» WHAT TO WORK ON
Among the records that follow, find the line with "#82c8b1; stroke-width: 4.5;" and the line with "middle; dominant-baseline: central;". Set down those lines and all lines between them exactly, without adding anything.
........
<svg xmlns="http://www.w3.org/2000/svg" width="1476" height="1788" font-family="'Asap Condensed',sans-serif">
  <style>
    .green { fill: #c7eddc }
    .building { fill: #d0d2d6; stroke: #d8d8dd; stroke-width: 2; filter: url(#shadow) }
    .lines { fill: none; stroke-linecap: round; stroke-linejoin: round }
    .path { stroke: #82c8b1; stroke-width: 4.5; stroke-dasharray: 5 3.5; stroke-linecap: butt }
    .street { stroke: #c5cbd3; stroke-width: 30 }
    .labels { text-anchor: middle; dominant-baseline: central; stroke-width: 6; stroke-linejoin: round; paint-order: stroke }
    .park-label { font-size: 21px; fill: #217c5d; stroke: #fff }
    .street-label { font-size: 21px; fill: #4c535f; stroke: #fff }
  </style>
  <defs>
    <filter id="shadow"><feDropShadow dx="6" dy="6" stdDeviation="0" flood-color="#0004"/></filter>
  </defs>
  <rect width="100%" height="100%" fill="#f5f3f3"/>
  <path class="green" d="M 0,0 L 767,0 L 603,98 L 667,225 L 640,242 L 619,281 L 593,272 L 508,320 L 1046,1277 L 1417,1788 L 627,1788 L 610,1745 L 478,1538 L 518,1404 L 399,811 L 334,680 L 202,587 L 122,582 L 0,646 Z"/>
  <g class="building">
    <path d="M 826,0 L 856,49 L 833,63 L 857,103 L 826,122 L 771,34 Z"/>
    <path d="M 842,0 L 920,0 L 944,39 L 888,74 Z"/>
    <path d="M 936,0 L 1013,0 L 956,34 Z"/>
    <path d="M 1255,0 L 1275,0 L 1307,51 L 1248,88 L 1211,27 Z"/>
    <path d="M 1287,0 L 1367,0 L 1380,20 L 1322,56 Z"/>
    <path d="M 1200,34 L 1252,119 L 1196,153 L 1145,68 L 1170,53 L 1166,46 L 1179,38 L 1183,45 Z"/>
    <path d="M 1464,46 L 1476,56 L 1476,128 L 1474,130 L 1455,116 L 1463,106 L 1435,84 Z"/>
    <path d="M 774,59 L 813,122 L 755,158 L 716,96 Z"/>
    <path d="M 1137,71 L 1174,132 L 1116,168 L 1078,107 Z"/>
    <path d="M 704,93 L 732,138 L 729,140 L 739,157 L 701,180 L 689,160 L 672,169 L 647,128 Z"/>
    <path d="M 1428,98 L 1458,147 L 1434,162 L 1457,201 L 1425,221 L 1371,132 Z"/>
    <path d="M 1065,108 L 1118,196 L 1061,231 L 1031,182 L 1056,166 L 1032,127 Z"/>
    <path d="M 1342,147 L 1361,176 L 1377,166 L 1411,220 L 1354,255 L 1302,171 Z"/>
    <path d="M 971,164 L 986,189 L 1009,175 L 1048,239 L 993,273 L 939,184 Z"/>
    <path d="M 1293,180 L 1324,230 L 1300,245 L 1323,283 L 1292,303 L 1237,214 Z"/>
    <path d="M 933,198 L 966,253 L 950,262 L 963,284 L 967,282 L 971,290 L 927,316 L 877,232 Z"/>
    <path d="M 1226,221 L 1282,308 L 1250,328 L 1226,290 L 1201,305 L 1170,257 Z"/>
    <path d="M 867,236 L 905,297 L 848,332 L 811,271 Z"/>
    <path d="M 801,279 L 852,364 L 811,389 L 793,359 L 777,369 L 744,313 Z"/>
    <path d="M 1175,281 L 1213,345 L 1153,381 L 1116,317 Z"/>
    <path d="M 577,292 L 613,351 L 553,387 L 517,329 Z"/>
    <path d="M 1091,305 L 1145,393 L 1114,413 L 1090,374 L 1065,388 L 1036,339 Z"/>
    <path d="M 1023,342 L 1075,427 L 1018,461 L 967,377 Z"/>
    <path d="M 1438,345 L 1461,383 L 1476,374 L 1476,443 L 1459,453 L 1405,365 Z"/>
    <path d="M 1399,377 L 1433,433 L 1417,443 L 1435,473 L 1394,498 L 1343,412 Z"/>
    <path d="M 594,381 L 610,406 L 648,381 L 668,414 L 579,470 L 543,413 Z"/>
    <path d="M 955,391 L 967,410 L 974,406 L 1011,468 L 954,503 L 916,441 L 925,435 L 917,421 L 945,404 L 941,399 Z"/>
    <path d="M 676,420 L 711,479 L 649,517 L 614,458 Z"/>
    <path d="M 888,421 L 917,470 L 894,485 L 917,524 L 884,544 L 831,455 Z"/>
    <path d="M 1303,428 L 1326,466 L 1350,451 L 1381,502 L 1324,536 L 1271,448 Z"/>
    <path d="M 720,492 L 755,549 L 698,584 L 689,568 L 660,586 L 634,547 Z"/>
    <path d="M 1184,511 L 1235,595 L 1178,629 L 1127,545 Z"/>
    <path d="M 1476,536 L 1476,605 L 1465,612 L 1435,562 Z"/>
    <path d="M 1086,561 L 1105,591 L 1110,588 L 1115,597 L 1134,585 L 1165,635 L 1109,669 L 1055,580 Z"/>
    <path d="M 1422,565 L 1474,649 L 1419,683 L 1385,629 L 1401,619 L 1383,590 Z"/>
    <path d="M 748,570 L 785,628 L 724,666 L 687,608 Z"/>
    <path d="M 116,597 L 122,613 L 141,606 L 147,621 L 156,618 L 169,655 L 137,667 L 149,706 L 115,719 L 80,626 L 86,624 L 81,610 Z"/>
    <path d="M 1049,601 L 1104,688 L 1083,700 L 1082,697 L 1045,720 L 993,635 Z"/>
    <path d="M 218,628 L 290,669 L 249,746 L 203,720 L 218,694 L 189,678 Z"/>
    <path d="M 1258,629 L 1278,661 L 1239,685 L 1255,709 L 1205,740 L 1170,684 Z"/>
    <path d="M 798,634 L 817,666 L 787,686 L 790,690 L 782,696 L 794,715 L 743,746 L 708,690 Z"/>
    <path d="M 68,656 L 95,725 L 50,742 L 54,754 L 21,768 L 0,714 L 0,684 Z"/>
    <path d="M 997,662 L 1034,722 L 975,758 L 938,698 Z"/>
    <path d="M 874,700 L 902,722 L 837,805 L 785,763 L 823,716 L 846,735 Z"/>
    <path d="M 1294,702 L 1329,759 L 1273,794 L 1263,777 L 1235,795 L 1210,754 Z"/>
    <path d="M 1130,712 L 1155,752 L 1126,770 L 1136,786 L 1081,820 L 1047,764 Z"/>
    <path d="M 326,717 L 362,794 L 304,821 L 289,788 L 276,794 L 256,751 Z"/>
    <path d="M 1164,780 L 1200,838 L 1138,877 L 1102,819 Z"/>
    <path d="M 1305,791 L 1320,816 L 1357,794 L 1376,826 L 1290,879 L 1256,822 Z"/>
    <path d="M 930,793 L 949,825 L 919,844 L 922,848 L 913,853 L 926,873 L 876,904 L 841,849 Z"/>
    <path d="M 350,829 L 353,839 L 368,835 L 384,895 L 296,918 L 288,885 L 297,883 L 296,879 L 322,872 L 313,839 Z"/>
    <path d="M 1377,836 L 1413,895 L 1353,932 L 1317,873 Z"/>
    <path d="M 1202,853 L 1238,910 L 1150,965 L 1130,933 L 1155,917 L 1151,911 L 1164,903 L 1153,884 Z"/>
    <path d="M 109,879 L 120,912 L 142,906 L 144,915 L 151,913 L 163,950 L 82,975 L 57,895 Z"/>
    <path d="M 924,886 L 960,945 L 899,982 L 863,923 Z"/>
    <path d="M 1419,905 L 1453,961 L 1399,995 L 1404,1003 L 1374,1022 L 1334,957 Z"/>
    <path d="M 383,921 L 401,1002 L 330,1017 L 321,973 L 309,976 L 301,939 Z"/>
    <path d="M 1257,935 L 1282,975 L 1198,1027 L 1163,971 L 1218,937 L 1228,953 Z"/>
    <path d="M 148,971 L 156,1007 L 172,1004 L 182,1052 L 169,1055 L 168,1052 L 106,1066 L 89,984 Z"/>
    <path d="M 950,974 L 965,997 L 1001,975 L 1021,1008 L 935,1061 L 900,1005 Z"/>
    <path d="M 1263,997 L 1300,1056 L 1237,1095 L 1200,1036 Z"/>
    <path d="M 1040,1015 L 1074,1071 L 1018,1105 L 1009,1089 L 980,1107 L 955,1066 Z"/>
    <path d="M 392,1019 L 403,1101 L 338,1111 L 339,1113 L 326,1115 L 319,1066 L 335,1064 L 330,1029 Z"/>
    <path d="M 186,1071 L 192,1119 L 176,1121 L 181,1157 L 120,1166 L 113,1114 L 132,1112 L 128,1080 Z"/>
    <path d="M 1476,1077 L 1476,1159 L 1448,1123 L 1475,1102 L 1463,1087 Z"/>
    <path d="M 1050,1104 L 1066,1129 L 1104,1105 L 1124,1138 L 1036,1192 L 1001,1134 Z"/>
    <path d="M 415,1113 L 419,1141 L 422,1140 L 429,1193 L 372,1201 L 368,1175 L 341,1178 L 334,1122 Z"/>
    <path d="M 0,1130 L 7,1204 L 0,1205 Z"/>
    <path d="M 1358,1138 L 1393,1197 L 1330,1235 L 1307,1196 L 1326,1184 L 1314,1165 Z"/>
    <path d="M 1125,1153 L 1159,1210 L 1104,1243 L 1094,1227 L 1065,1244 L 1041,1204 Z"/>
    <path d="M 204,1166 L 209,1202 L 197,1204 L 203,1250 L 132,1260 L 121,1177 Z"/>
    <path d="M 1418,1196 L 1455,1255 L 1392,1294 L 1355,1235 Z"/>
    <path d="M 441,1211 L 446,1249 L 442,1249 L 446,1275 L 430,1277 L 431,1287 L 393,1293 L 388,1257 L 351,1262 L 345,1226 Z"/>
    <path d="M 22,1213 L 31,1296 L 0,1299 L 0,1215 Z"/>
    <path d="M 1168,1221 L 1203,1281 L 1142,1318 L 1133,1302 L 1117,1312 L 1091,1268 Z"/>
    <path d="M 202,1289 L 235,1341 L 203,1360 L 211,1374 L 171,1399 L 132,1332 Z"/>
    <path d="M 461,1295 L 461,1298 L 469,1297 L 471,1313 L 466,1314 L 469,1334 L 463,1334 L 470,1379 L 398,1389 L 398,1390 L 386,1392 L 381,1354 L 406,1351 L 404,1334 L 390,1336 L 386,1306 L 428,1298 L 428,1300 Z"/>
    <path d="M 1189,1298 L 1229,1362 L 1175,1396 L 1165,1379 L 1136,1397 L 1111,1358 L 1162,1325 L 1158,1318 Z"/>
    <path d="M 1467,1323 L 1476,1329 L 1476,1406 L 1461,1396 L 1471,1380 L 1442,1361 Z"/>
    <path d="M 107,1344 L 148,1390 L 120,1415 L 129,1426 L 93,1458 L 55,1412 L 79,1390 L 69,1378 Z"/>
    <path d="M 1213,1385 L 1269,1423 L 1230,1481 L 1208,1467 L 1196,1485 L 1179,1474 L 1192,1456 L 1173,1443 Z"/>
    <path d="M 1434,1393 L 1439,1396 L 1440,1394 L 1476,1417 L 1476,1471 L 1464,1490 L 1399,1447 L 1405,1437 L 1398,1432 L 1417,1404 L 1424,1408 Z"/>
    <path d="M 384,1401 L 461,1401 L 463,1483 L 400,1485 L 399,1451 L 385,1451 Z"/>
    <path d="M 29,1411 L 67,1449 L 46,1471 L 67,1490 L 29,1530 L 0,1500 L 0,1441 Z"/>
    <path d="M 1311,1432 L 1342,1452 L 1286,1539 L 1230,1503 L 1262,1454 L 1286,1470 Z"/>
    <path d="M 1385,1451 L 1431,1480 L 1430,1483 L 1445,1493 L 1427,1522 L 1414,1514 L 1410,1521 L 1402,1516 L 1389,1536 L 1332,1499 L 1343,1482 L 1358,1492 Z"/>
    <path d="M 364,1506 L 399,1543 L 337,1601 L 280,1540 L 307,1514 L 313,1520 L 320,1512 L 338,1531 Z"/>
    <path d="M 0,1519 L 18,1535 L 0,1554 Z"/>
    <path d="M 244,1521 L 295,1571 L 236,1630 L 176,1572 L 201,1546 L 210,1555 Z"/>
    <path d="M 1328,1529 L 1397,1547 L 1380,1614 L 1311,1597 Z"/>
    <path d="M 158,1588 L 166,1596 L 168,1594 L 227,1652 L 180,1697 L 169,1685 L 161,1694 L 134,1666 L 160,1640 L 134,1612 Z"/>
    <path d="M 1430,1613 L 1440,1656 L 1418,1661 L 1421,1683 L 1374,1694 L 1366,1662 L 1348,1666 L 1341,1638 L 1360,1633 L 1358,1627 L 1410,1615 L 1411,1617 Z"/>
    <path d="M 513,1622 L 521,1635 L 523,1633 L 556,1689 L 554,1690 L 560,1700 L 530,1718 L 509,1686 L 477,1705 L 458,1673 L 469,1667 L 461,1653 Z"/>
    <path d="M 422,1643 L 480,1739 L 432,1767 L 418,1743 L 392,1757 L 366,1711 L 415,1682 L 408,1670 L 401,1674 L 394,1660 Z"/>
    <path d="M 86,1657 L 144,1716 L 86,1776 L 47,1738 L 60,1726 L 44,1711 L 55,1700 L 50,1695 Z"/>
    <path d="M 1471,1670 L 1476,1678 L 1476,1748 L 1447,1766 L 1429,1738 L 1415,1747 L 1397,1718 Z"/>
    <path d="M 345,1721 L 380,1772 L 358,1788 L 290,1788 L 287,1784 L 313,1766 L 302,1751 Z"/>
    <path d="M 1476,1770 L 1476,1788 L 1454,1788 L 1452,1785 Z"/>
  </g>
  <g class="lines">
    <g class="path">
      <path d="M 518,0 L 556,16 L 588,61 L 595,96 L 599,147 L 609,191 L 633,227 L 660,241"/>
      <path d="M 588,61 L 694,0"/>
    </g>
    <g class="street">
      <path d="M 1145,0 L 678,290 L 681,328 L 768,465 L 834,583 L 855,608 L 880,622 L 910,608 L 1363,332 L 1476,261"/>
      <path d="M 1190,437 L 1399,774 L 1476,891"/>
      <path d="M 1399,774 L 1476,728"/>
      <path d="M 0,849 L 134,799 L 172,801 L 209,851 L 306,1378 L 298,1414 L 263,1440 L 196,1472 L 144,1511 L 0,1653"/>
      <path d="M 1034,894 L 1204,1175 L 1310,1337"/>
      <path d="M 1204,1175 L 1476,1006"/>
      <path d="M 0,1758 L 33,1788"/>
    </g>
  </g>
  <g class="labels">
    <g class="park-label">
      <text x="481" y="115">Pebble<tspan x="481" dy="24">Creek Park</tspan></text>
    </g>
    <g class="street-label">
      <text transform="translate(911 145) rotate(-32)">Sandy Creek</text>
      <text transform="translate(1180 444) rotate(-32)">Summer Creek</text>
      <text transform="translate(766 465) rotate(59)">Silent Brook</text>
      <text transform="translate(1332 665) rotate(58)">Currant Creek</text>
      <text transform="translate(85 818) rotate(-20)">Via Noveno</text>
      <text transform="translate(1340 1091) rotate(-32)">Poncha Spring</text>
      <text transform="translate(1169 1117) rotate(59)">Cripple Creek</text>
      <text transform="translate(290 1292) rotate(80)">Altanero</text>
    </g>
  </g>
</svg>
........
» REPLY TO THE EXERCISE
    .path { stroke: #82c8b1; stroke-width: 4.5; stroke-dasharray: 5 3.5; stroke-linecap: butt }
    .street { stroke: #c5cbd3; stroke-width: 30 }
    .labels { text-anchor: middle; dominant-baseline: central; stroke-width: 6; stroke-linejoin: round; paint-order: stroke }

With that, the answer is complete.